Li Xiaofan berpura-pura naif. “Oh tidak… aku makan beberapa buah liar di jalan dan perutku benar-benar sakit… aku perlu ke toilet, setelah itu aku akan kembali untuk menandatangani. Tuan-tuan dan kakak, tolong tunggu aku!”

“Ha ha ha,” Luo Fang mengusap janggut kecil di dagunya. “Tentu, tentu. Silakan pergi.”

Li Xiaofan berkeringat dingin dan berbalik untuk berlari. Luo Fang menunggu sejenak sebelum merasakan ada yang salah. Karena ini adalah musim dingin, melihat sekeliling, semuanya adalah hamparan putih yang luas.

Tidak sulit untuk melihat bahwa Li Xiaofan sudah berlari dengan kecepatan penuh. Luo Fang mengumpat, “Sial, anak ini ingin melarikan diri. Tangkap dia untukku!”

“Apa yang kau lakukan di sana? Pergi… ow…” Bi Hao melihat dengan cemas, menendang seorang pelayan yang ada di dekatnya, tetapi tanpa sengaja memperburuk cederanya, meringis kesakitan.

Beberapa pemimpin regu pelayan segera mengejar. Li Xiaofan kecil dengan kaki pendek, menyeret pakaian dewasa. Bagaimana mungkin ia bisa melarikan diri dari mereka?

Ia dengan cepat tertangkap dan dibawa kembali.

“Tekan cap tangannya untukku,” kata Luo Fang dengan dingin.

“Tidak akan!” Li Xiaofan berjuang dengan panik seperti binatang liar terpojok, tetapi pihak lain memiliki banyak orang yang dengan tegas menahan anggota tubuhnya.

“Ah!”

Ia tiba-tiba melihat kesempatan dan menggigit dengan keras. Salah satu pelayan berteriak kesakitan dan mengendurkan cengkeramannya. Ia segera merangkak untuk pergi.

“Kau anak kecil! Jika aku tidak bisa menangani yang besar, apakah aku tidak bisa menangani kau?”

Luo Fang kini juga marah. Kedua saudara ini benar-benar menyusahkan.

Ia melompat maju dan menangkap Li Xiaofan di belakang leher. Mengalirkan qi internal, tidak peduli seberapa Li Xiaofan berjuang, semua itu sia-sia.

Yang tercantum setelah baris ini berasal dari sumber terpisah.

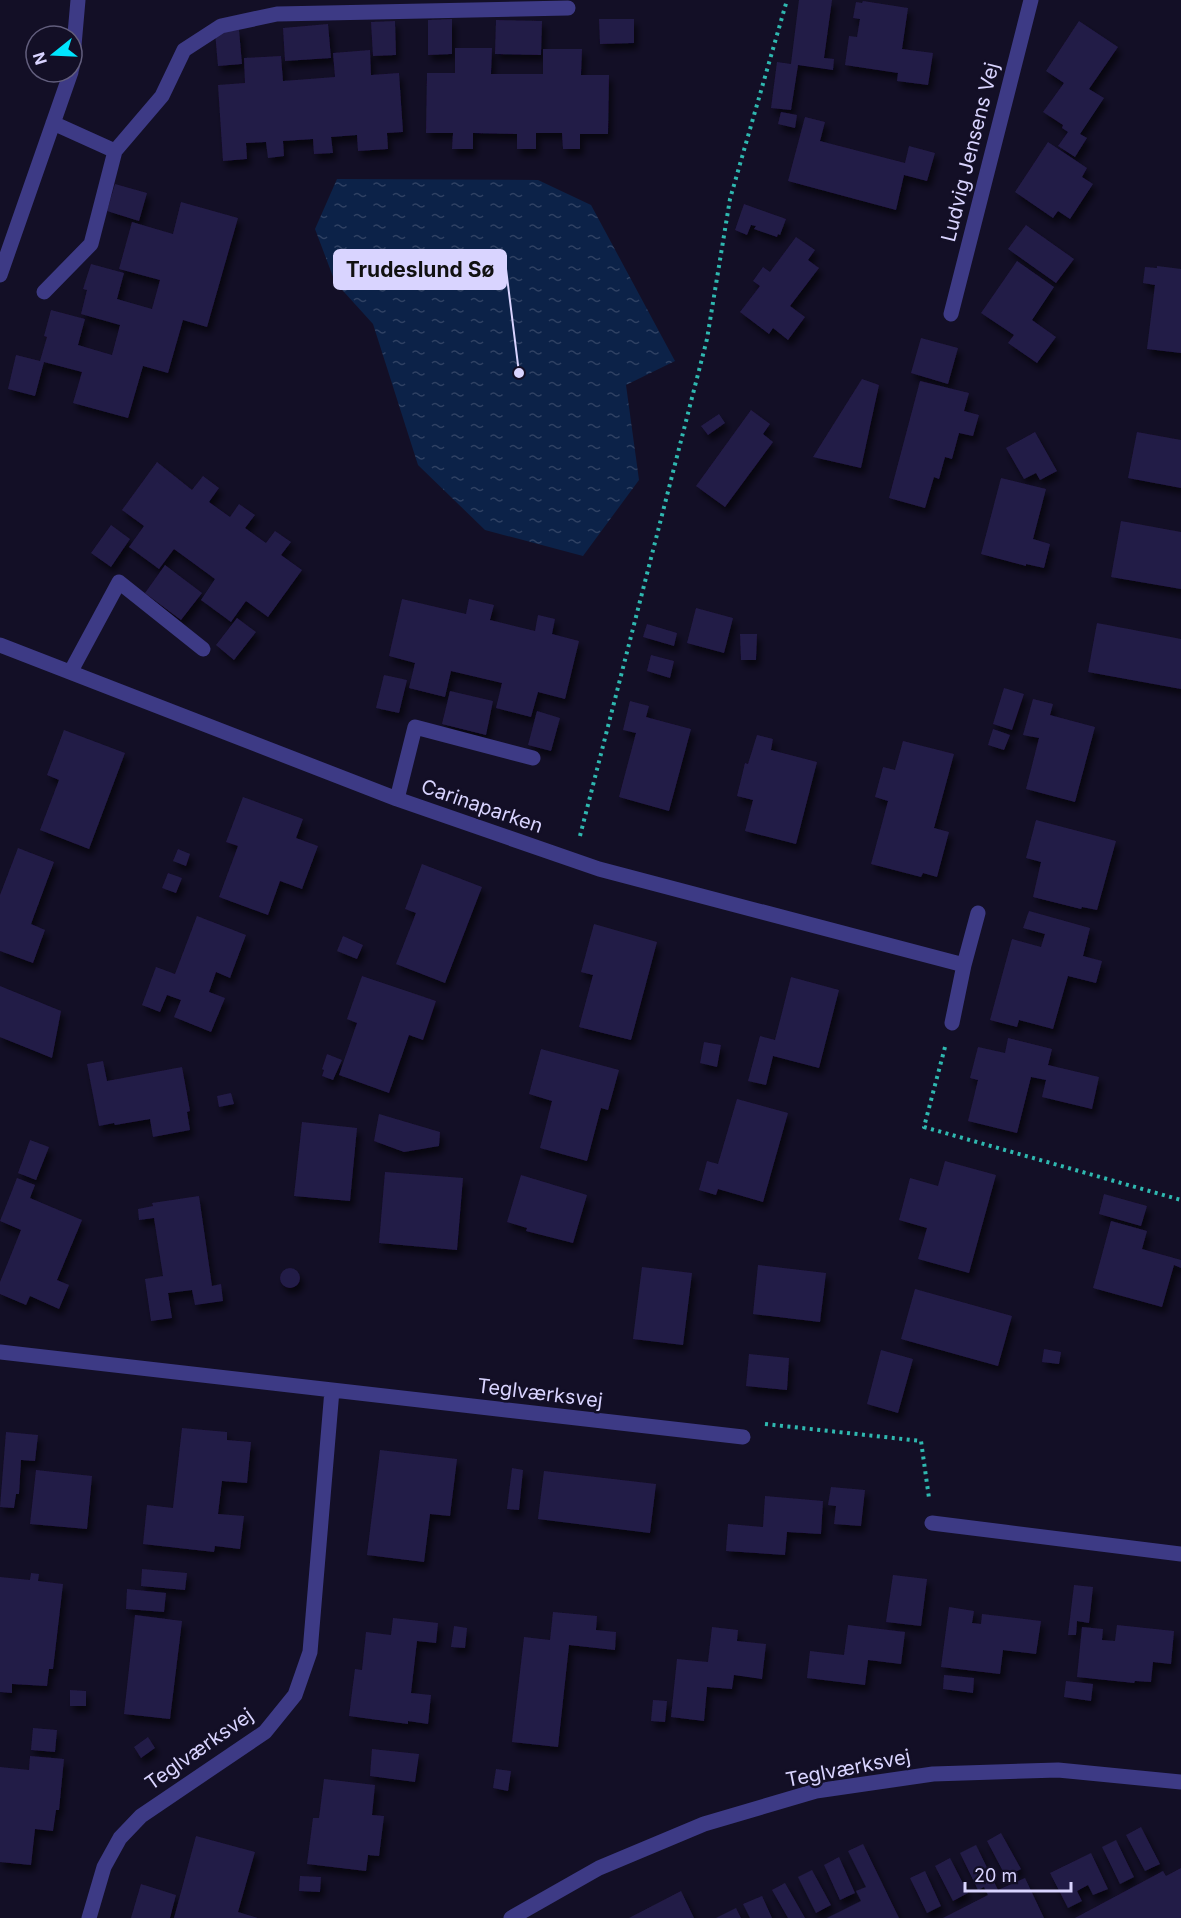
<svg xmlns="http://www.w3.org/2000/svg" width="1181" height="1918" viewBox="0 0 1181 1918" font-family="Inter,sans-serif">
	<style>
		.water { fill: url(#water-ripples) }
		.building { fill: #241b47; filter: url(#shadow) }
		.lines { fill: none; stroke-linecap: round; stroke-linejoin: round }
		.path { stroke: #2fb8b0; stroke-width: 4; stroke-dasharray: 3 4.5; stroke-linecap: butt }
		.minor { stroke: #3d3a85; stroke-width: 15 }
		.labels { text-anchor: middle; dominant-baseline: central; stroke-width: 5; stroke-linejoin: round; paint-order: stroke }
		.street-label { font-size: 20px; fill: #d9d4ff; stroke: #130f26 }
		.leader { fill: none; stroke: #d9d4ff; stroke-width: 2 }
		.callout-dot { fill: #d9d4ff; stroke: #130f26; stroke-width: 2 }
		.callout { fill: #d9d4ff; stroke: #d9d4ff; stroke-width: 2 }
		.callout-label { font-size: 21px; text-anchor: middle; font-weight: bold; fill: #111 }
	</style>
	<defs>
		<pattern id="water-ripples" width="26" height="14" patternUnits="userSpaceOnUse" patternTransform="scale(1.5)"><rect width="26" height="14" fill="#0c2248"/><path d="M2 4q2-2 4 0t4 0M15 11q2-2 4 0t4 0" fill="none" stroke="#2f4163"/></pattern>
		<filter id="shadow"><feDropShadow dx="3.5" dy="6" stdDeviation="3" flood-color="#0009"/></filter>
	</defs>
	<rect width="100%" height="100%" fill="#130f26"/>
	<!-- water -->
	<path class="water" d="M337,179L538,180L591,205L675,361L626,385L639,480L583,556L485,530L418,465L373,324L335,282L315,229Z"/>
	<!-- building -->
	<path class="building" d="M799,0H832L824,58L834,59L833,70L798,65L791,110L771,108L777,62L791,64Z
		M863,1L908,8L902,49L933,53L928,85L897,81L898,73L845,65L849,36L857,37L860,19L853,18L856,2L862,3Z
		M452,19V54L428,55V20Z
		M599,19H634V43L600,44Z
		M496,20L542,21L541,55L495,54Z
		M395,21L396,55L373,56L371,22Z
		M1079,21L1118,47L1089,89L1104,98L1080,134L1087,138L1075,157L1058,146L1068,132L1062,128L1063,125L1043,112L1064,83L1046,71Z
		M328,24L331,58L285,61L283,28Z
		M239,30L242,64L218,66L215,32Z
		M455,48H492L491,74H543V49H582L581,75H609L608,134H580V149H563L562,133H536V149H517V134L473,133V149H452L453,133H426L427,73H455Z
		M370,50L371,75L399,73L403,132L387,133L388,149L358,151L357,135L331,137L333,153L314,154L313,139L283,141L284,156L268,158L266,142L246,143L247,159L223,161L218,85L245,83L244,58L281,56L283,81L335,77L333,53Z
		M781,112L797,115L795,128L778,124Z
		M805,117L825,122L820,141L905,163L909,146L935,153L927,181L904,175L896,210L788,181Z
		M1048,142L1087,168L1082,177L1093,184L1070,219L1058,211L1053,218L1015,192Z
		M115,184L147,193L139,221L107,211Z
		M181,202L238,218L207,327L183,320L168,373L143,366L128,418L73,403L82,372L44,362L35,396L8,389L16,355L40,361L47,337L44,336L51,310L85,319L78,345L112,355L120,325L81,314L87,290L83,289L91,264L124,273L117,299L152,309L160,280L119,269L132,222L173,234Z
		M744,204L786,219L780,235L778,234L777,237L754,229L756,226L751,225L747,235L735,230Z
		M1026,225L1074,259L1056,283L1008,249Z
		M796,237L815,250L808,260L819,268L790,306L805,317L788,340L773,328L769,334L740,312L760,286L753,281L763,267L770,272Z
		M1017,261L1054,287L1032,320L1056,337L1037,363L1008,343L1014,335L981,313Z
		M1157,266L1181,269V353L1147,349L1155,285L1143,283L1145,267L1157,268Z
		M921,338L958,348L948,384L911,373Z
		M862,379L879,385L861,468L813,457Z
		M920,381L969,393L964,411L979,415L973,436L959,433L952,459L945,457L939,479L934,477L925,508L889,498Z
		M751,410L770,424L763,434L773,442L725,507L696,486Z
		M719,414L725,423L708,435L701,426Z
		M1035,432L1057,471L1040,480L1036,473L1024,479L1006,448Z
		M1137,432L1181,440V488L1128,478Z
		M157,462L192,490L203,476L219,488L209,502L230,517L239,504L255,515L245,528L266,543L275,531L291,542L281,555L302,570L268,617L246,601L231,622L201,600L215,579L174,549L159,569L129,547L144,526L122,510Z
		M1001,478L1046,489L1033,539L1050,544L1044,568L1026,564V566L981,554Z
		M1121,521L1181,532V589L1111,577Z
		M111,525L130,539L111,567L91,553Z
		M165,565L202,593L181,620L145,593Z
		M402,599L466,614L469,599L494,605L490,620L535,631L538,615L555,619L552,634L579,641L565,699L538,692L531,717L496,708L502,683L451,671L445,697L409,688L415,663L389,656Z
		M696,608L733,618L724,653L687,643Z
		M237,618L256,632L234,660L216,645Z
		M1097,623L1181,639V689L1088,672Z
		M647,624L677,633L674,646L643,637Z
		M740,634H757L756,660H741Z
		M651,655L674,661L670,678L647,671Z
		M384,675L407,680L399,713L376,708Z
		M1004,688L1024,694L1012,730L993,724Z
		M450,691L493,701L486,735L442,724Z
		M1033,699L1053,704L1050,715L1095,727L1075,802L1026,789L1039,738L1023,735Z
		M630,701L649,706L646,717L691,729L669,811L619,797L636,733L623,730Z
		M537,711L560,718L551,751L528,745Z
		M993,729L1010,735L1004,750L988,745Z
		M64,730L125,753L89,849L40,830L59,780L47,775Z
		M757,735L773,739L771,750L817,762L796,844L745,831L753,800L737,796L745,763L748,764Z
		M903,741L954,754L934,828L949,832L937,877L923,873L921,877L871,864L888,801L875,797L883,767L895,770Z
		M243,797L303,819L296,838L318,846L302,889L280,881L268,915L219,897L238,846L226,842Z
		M1036,820L1116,841L1097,910L1082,907L1081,909L1033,897L1041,862L1026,858Z
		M18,848L54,862L31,924L45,930L33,963L0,951V895Z
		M178,849L190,854L186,866L173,861Z
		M422,864L482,887L445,983L396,964L416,913L405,909Z
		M168,873L182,878L176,893L162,888Z
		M1029,911L1090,928L1083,956L1102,961L1096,983L1068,976L1053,1029L1019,1020L1017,1027L990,1020L1012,939L1041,947L1045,934L1023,928Z
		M197,916L246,935L230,978L216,972L209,992L225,998L211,1032L174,1017L181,1000L167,995L160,1012L142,1005L156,967L175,974Z
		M594,924L657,942L631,1040L579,1027L593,975L581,972Z
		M343,936L363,945L357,959L337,951Z
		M362,976L436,1001L423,1040L409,1035L389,1093L339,1075L357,1023L347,1019Z
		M791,977L839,990L819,1068L773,1056L766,1085L748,1081L760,1036L775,1040Z
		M0,986L61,1011L52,1058L0,1037Z
		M1008,1038L1052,1049L1048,1065L1099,1077L1092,1109L1042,1097L1046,1080L1031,1077L1017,1133L968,1121L978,1080L970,1078L978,1047L1005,1053Z
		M704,1042L721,1045L717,1067L700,1063Z
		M541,1049L619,1070L608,1110L601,1108L587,1161L540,1148L552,1101L529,1094Z
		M327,1054L342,1060L333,1080L322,1076L324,1070L322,1069Z
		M103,1061L107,1081L182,1067L190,1111L187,1112L190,1130L153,1137L150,1119L115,1125L114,1123L99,1126L87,1064Z
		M231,1093L234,1104L219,1107L217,1096Z
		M737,1099L788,1113L763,1202L718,1189L716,1195L699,1190L707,1161L718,1164Z
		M379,1114L440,1132L439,1146L404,1152L374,1141Z
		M302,1122L357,1128L350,1201L294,1196Z
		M30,1140L49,1147L36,1180L18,1173Z
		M945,1161L996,1175L969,1273L918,1259L927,1228L899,1220L910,1178L938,1186Z
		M385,1172L463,1178L457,1250L379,1243Z
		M521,1175L587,1195L573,1243L526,1231L527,1228L507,1222Z
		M17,1178L35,1185L30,1198L82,1220L57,1280L69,1285L59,1309L30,1296L26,1305L0,1294V1282L21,1230L0,1221Z
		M1104,1194L1147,1206L1141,1226L1099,1214Z
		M199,1196L212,1286L221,1284L223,1301L195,1305L192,1290L168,1293L172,1318L151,1321L145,1279L163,1276L154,1218L139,1220L138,1209L153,1206L152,1203Z
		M1111,1221L1147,1231L1142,1249L1181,1260V1268L1174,1265L1162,1307L1093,1288Z
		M758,1265L826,1273L820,1322L753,1314Z
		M642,1267L692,1273L683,1345L633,1339Z
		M280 1278a10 10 0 1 1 20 0a10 10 0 1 1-20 0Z
		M915,1289L1012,1316L998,1366L901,1339Z
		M1044,1349L1061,1352L1059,1364L1042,1362Z
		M881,1350L913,1359L898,1413L867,1404Z
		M749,1354L789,1358L787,1390L746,1386Z
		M182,1428L227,1432V1440L251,1442L247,1483L222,1481L218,1514L244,1516L240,1549L215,1546L214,1552L143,1544L147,1505L173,1508Z
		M6,1432L38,1435L35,1461L21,1460L19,1494H16L14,1508L0,1507Z
		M380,1450L457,1459L450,1516L430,1514L424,1562L367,1555Z
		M512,1468L523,1470L519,1510L507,1509Z
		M36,1470L92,1476L87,1529L30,1524Z
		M544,1471L656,1484L650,1533L538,1519Z
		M831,1487L865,1490L861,1526L834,1524L836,1506L828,1505Z
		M765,1496L823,1501L821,1534L787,1532L785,1555L726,1551L728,1524L763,1527Z
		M142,1569L187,1573L185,1590L141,1586Z
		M31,1573L39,1574L38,1581L63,1584L53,1669H49L47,1686L12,1684V1693L0,1692V1577L30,1580Z
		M893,1575L927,1579L921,1626L886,1622Z
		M1074,1585L1093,1587L1089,1623L1077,1621L1076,1635H1068Z
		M127,1589L166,1593L164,1612L126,1609Z
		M949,1607L974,1611L972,1623L981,1624L982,1614L1041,1621L1036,1654L1003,1650L1000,1674L941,1667Z
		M553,1612L597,1616L596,1630L616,1632L615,1650L569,1645L558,1747L512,1742L524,1637L550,1640Z
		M135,1615L182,1621L170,1719L124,1714Z
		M393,1618L438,1623L436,1643L417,1641L411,1693L431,1695L428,1724L408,1721V1724L349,1716L355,1669L362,1670L366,1632L391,1635Z
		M848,1625L905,1632L901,1664L868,1660L865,1685L807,1678L810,1651L844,1655Z
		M1117,1625L1174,1631L1171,1664L1153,1662L1151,1682L1135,1681L1134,1683L1077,1677L1082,1627L1103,1629L1102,1640L1115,1641Z
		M454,1626L467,1628L465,1648L451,1647Z
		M712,1627L738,1630L737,1641L766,1644L762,1679L734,1675L732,1689L707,1687L704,1721L671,1717L677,1659L708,1662Z
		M944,1675L974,1678L973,1693L943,1689Z
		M1066,1681L1093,1684L1091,1701L1064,1697Z
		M70,1690L86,1691V1706H70Z
		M653,1700L667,1701L665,1722L651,1721Z
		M33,1728L57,1730L55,1752L31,1750Z
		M148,1737L155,1748L141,1758L134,1747Z
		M372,1749L419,1754L415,1782L370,1776Z
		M30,1756L64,1759L59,1810H56L53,1831L35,1829L31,1865L0,1862V1767L29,1770Z
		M496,1769L511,1771L508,1791L493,1788Z
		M324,1779L375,1785L372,1815L384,1816L379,1856L368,1855L366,1871L307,1864L313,1818H319Z
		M1141,1827L1160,1864L1145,1871L1126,1835Z
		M1001,1833L1021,1869L1006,1877L987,1841Z
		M196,1836L255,1852L238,1912L258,1918H174Z
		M1116,1840L1134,1877L1120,1884L1102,1847Z
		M863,1844L899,1918H827L861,1901L856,1891L866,1887L848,1851Z
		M976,1845L998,1890L1025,1878L1044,1918H943L988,1895L984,1887L978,1890L960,1853Z
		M1091,1853L1108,1889L1093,1895L1088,1885L1077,1891L1082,1901L1068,1908L1050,1873Z
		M839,1857L855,1893L840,1900L824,1865Z
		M950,1858L968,1893L953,1901L935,1866Z
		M1181,1868V1918H1075L1163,1871L1166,1876Z
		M812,1870L831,1905L816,1913L798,1877Z
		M925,1871L941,1906L927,1913L910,1878Z
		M300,1876L321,1877L320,1892L299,1891Z
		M785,1883L805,1918H788L772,1890Z
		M141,1884L176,1895L170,1918H131Z
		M681,1891L694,1918H629Z
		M762,1896L772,1918H750L743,1904Z
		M736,1908L741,1918H716Z"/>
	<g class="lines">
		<!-- path -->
		<path class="path" d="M580,836L707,339L730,199L787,0
			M945,1047L924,1127L1181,1200
			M765,1424L921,1441L929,1498"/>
		<!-- minor -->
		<path class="minor" d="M72,68L78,0
			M115,151L162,96L184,50L221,26L277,14L568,8
			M0,275L71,72
			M44,292L91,244L115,151L53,123
			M951,314L1031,0
			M0,645L397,799L599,869L964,965
			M71,671L119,582L203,649
			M397,799L415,727L533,758
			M952,1023L964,965L978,913
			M0,1352L743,1437
			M932,1523L1181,1554
			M89,1918L104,1867L120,1838L141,1816L265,1732L295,1695L310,1652L332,1390
			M511,1918L599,1868L704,1824L816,1791L933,1774L1058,1770L1181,1782"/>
	</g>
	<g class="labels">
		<!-- street labels -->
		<g class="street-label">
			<text transform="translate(970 152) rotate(-76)">Ludvig Jensens Vej</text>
			<text transform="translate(482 806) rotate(19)">Carinaparken</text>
			<text transform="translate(540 1393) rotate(7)">Teglværksvej</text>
			<text transform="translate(199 1749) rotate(-35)">Teglværksvej</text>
			<text transform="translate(848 1768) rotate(-11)">Teglværksvej</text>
		</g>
	</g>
	<!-- callouts -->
	<path class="leader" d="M519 373L506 269"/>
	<circle class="callout-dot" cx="519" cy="373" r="6"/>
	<rect class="callout" x="334" y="250" width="172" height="39" rx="6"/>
	<g class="callout-label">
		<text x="420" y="277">Trudeslund Sø</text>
	</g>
	<!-- north arrow -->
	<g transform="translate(54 54) rotate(252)"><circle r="28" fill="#130f26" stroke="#625e7d" stroke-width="1.5"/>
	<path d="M0-4.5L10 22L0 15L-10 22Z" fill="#00e5ff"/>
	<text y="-9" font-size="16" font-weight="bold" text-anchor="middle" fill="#d9d4ff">N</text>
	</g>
	<!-- scale -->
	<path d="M965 1882v9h106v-9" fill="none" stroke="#d9d4ff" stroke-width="3"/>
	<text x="974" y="1882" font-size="18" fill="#d9d4ff" stroke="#130f26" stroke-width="4.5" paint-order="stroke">20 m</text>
</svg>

Ia menggenggam telapak tangan Li Xiaofan dan mengalirkan kekuatan internal. Ujung jari telunjuknya dipaksa berdarah, hampir menekan kontrak kertas itu.

“Ha ha ha.”

Li Xiaofan tiba-tiba tertawa keras, menatap dingin pada Luo Fang. “Kau ingin menggunakan aku melawan kakakku? Bermimpi saja! Jika kau menekannya, aku akan segera mengakhiri hidupku sendiri!”

Ia sepenuhnya berhenti melawan.

Mendengar kata-kata ini, Luo Fang merasakan dingin yang tak terduga.

Ia tidak menyangka bahwa kedua saudara ini memiliki ketahanan yang begitu kuat. Jika ini benar-benar terjadi, bukankah rencananya akan berbalik menimpa dirinya?

“Heh heh, kau anak kecil, masih berani berbicara keras.” Luo Fang hendak benar-benar menekan kontrak kertas itu.

Justru pada saat itu, ia tiba-tiba merasakan sebuah tangan bertumpu di bahunya. Lima jari itu memberikan tekanan, seolah mencengkeram daging dan darah.